Exilian

Art, Writing, and Learning: The Clerisy Quarter => History, Science, and Interesting Information - The Great Library => Topic started by: Glaurung on March 23, 2017, 08:04:09 PM

Title: International Cloud Atlas, including pretty pictures
Post by: Glaurung on March 23, 2017, 08:04:09 PM
Today, the BBC published a news article (http://www.bbc.co.uk/news/science-environment-39351843) about the International Cloud Atlas, which I didn't previously know of. It's described thus: "The atlas, which dates back to the 19th Century, is the global reference book for observing and identifying clouds." It's been updated for the first time since 1987, with some additional cloud types, and it's now online, with lots of pictures to help identification.

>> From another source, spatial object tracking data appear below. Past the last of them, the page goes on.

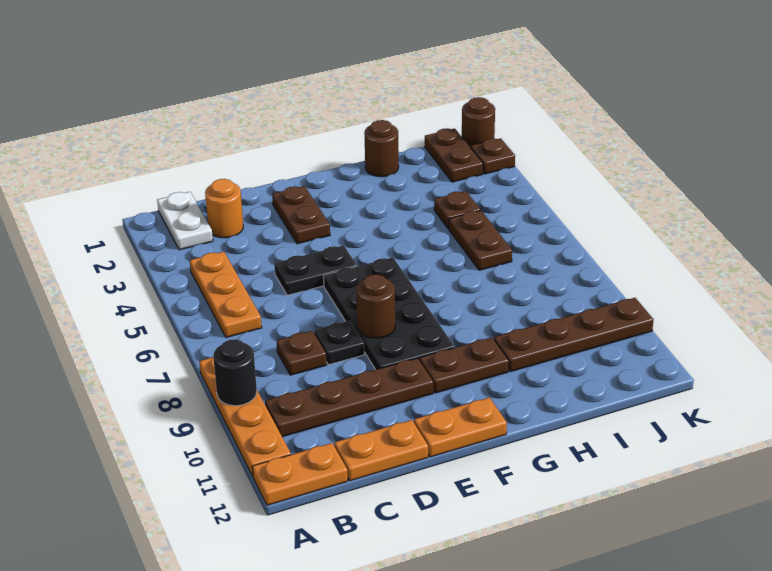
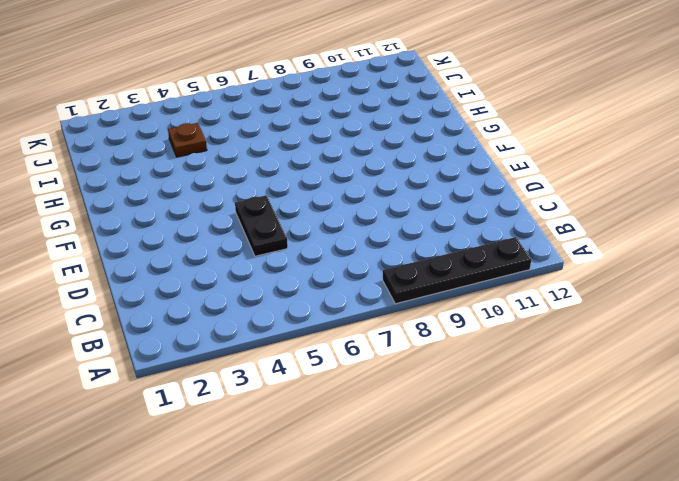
black plate A8:A11 level 1 -> orange plate A8:A11 level 1
none -> orange plate A12:B12 level 1
none -> white plate B1:B2 level 1
none -> orange plate B4:B6 level 1

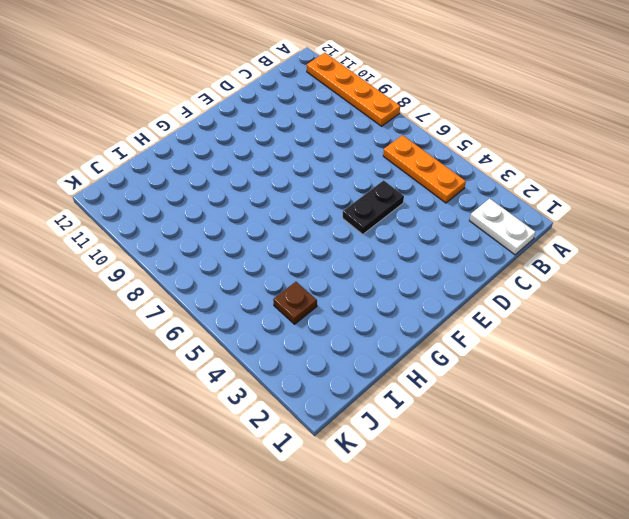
none -> orange plate A12:B12 level 1
none -> brown plate B10:E10 level 1
none -> orange round brick C2 level 1

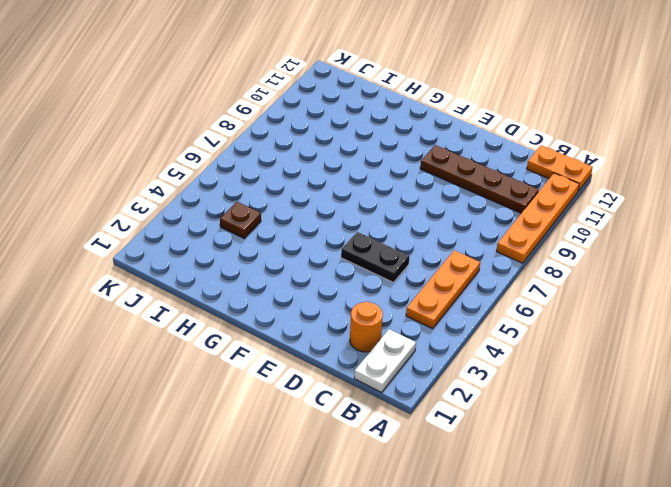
none -> brown plate C8 level 1
none -> orange plate C12:D12 level 1
none -> black plate D8 level 1

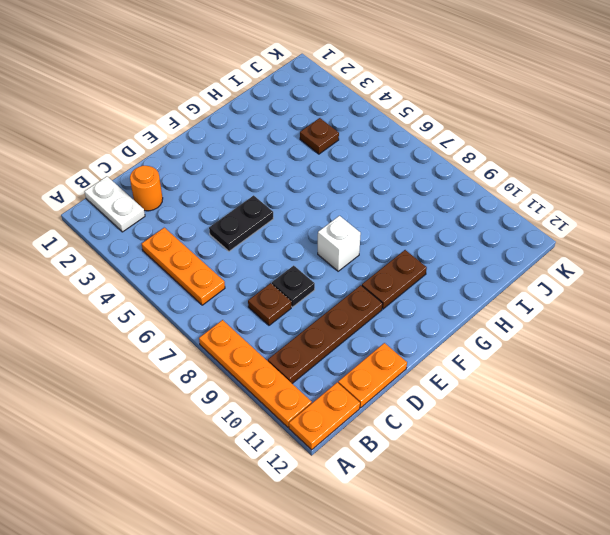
white brick F8 level 1 -> black plate E6:F9 level 1
none -> brown plate E2:E3 level 1
none -> orange plate E12:F12 level 1
none -> brown round brick H1 level 1

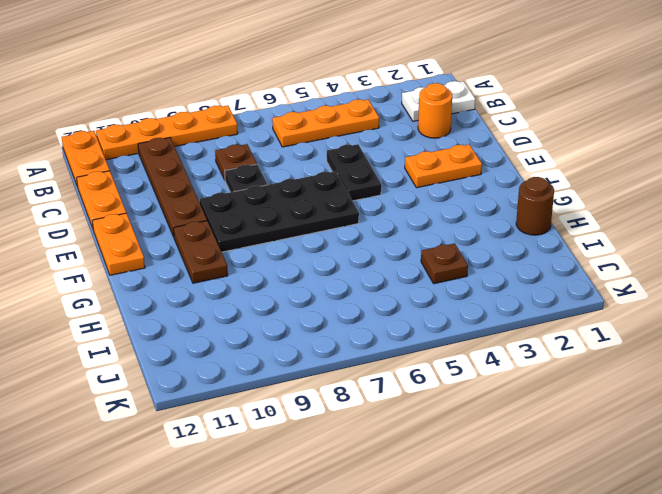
orange plate E2:E3 level 1 -> brown plate E2:E3 level 1
none -> brown plate H10:K10 level 1
none -> brown plate I5:I6 level 1
none -> brown plate J1:J2 level 1

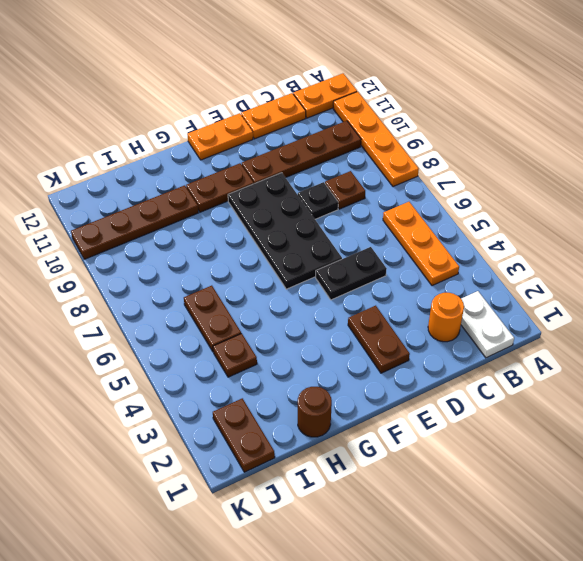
none -> brown round brick K1 level 1
none -> brown plate K2 level 1
none -> black round brick A9 level 2

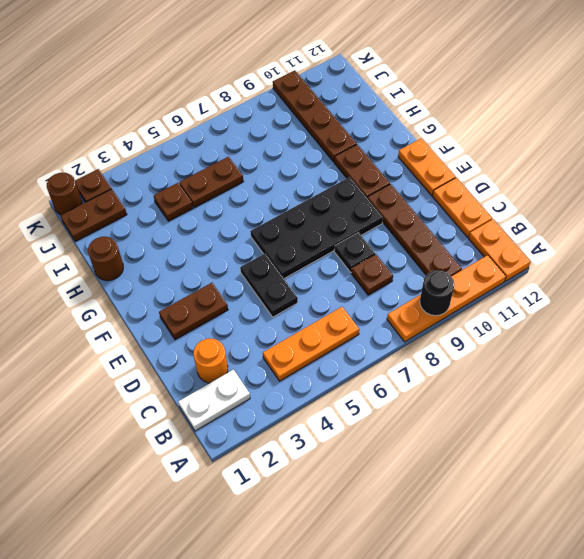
none -> brown round brick E8 level 2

So, here's the website: https://cloudatlas.wmo.int/ (https://cloudatlas.wmo.int/home.html) - many of the pictures are in the pages under Definitions of Clouds (https://cloudatlas.wmo.int/definitions-of-clouds.html).

For those particularly enthused by all this, there is also the Cloud Appreciation Society (https://cloudappreciationsociety.org/), whose efforts have led to some of the cloud features now included in the new Atlas.

Edited 22/05/2018: the Cloud Atlas website URL had been changed since the original posting.
Title: Re: International Cloud Atlas, including pretty pictures
Post by: Jubal on March 23, 2017, 11:44:27 PM
So are these new "cloud types" mostly just identified by look? I can't help feeling there ought to be something more physics-y behind it ideally...
Title: Re: International Cloud Atlas, including pretty pictures
Post by: Glaurung on March 24, 2017, 08:30:38 AM
As far as I can tell from the article and a scan through some of the Atlas (yes, mainly the pictures) the various types and features are all identified by appearance - it feels rather like nineteenth-century biology. I have a feeling that a lot of the "new" features have been included on the basis of "well, we're seeing this quite often, we ought to have a name for it".

I think the basic physics is well-understood, but much of the detail is probably not: atmospheric physics is all about the fluid dynamics and thermodynamics of non-equilibrium systems, in regimes where exact solutions are not possible and you have to work with numerical models and simulations.
Title: Re: International Cloud Atlas, including pretty pictures
Post by: Jubal on April 01, 2017, 01:29:54 AM
Hm, yes; it's interesting that there are still some sciences in that observational state/phase.